[rabbitmq-discuss] RabbitMQ 3.1.0 lost messages and autoheal failures when recovering from cluster partition

Mon May 20 11:30:01 BST 2013

On 17/05/13 20:38, Maslinski, Ray wrote:
> Hello,

Hi!

> To simulate a network partition failure, I’ve been using iptables to
> temporarily block inbound and outbound access on one of the nodes to the
> single port configured for cluster communications through
> inet_dist_listen_min and inet_dist_listen_max settings (min = max).
> Client access is not blocked during a simulated partition fault.

Sounds reasonable.

> I’ve observed two anomalies during testing that I wasn’t expecting based
> on the documentation I’ve read:
>
> -At a sufficiently high message rate, some number of messages will be
> lost during the fault sequence, with the number lost tending to increase
> with message rate.  No indication of a send error has been observed by
> the client program. Based on results obtained from test logs and an
> independent monitor listening on trace messages from each node, it
> appears that as soon as the port is blocked, both nodes continue to
> accept published messages, but (temporarily) stop delivering messages
> until the cluster heartbeat failure is detected, at which point the
> cluster is partitioned and the slave promotes itself to become master.
> In the sequences I’ve looked at, the messages that are lost all appear
> to be published to the original master (and final master after a winner
> is selected during autoheal).  Neither the start nor the end of the lost
> message window appear to line up with any events in the logs, other than
> the start occurring sometime after the port connection is blocked but
> before the cluster heartbeat failure is detected, and the end occurring
> sometime after the detection of the cluster heartbeat failure and before
> the detection of the partitioned cluster after the connection is
> unblocked.  Is message loss to be expected in this scenario?

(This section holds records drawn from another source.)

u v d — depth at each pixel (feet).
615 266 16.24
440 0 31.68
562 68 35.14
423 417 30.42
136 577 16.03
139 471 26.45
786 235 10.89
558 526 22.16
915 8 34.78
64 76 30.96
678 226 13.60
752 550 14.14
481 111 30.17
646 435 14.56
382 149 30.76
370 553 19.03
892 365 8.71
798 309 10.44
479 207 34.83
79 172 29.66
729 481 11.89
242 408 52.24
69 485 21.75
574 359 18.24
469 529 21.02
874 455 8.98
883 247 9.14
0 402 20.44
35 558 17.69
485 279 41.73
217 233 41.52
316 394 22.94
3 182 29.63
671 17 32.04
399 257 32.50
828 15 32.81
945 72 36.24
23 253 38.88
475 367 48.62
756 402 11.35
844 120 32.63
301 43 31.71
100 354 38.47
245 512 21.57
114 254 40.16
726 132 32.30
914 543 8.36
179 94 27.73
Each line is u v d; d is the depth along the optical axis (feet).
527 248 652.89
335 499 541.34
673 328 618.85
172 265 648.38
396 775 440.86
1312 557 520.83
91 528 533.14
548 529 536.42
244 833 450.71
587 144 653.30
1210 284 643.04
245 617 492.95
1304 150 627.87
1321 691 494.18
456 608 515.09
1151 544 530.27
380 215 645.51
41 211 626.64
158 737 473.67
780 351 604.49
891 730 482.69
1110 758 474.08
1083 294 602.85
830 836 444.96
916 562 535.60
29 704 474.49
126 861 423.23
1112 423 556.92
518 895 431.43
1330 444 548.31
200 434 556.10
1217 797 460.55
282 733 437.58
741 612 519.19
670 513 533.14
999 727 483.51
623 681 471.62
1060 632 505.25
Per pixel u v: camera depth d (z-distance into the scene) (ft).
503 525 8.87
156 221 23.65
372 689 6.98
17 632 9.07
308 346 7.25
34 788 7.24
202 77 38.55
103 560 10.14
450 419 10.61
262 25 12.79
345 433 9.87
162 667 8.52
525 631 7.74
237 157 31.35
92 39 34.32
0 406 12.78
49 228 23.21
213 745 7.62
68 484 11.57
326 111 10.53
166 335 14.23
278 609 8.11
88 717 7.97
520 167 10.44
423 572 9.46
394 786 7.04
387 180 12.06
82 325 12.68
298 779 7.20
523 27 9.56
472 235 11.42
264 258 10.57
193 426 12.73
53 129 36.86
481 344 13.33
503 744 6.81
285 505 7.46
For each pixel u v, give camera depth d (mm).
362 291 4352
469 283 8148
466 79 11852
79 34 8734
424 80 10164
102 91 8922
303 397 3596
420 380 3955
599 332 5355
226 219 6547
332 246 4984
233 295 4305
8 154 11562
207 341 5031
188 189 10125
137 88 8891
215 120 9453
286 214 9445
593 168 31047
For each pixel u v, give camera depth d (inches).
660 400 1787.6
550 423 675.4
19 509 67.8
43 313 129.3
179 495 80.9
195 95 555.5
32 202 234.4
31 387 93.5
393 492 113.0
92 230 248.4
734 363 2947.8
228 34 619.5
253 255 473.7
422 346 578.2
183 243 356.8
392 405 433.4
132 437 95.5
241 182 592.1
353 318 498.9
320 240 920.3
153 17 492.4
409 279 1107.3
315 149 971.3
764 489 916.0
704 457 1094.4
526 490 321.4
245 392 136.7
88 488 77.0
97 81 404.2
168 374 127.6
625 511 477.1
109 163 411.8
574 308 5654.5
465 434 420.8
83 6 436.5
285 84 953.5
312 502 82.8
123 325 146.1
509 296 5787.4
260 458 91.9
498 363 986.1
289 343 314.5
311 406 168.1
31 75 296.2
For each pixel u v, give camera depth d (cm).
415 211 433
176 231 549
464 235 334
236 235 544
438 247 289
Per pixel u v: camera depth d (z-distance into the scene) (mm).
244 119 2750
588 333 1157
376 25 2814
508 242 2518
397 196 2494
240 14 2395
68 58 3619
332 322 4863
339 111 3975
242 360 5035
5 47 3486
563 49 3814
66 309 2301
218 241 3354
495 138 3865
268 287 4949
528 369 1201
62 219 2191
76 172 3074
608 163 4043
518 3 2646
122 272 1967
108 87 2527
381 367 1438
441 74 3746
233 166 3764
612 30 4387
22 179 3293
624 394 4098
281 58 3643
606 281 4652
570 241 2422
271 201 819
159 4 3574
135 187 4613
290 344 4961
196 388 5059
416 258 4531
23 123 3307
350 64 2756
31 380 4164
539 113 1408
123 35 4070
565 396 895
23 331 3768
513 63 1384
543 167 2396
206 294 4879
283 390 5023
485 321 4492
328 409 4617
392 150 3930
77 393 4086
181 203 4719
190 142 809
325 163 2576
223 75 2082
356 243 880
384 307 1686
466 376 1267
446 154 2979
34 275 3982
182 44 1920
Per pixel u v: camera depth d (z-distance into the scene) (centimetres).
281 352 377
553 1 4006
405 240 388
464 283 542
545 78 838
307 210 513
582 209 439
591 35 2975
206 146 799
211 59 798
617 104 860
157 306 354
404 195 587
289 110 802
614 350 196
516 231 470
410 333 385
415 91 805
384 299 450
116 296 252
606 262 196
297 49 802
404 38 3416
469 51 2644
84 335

I would expect to see message loss in a cluster heal scenario.

It's important to remember that a cluster partition is still a 
substantial problem, and the healing process involves throwing state 
away. Autoheal mode just means you get through this process faster, and 
hopefully spend much less time accepting messages that will end up being 
lost.

I would expect intuitively that only messages from the losing partitions 
would be lost. But I am not entirely surprised if messages from the 
winner are lost too; there is a period after the partitions have come 
back together but before autoheal kicks in during which we will have 
multiple masters for a queue, and behaviour can be unpredictable.

> -Occasionally the autoheal loser node fails to rejoin the cluster after
> restart.  I don’t have a lot of data points on this one since it’s only
> happened a handful of times during overnight test iterations.  During
> one failure, the autoheal winner showed the log message below during
> recovery:

Ah, that looks like a bug in autoheal. I think the stack trace you 
posted should contain enough information to fix it. Thanks.

Cheers, Simon

-- 
Simon MacMullen
RabbitMQ, Pivotal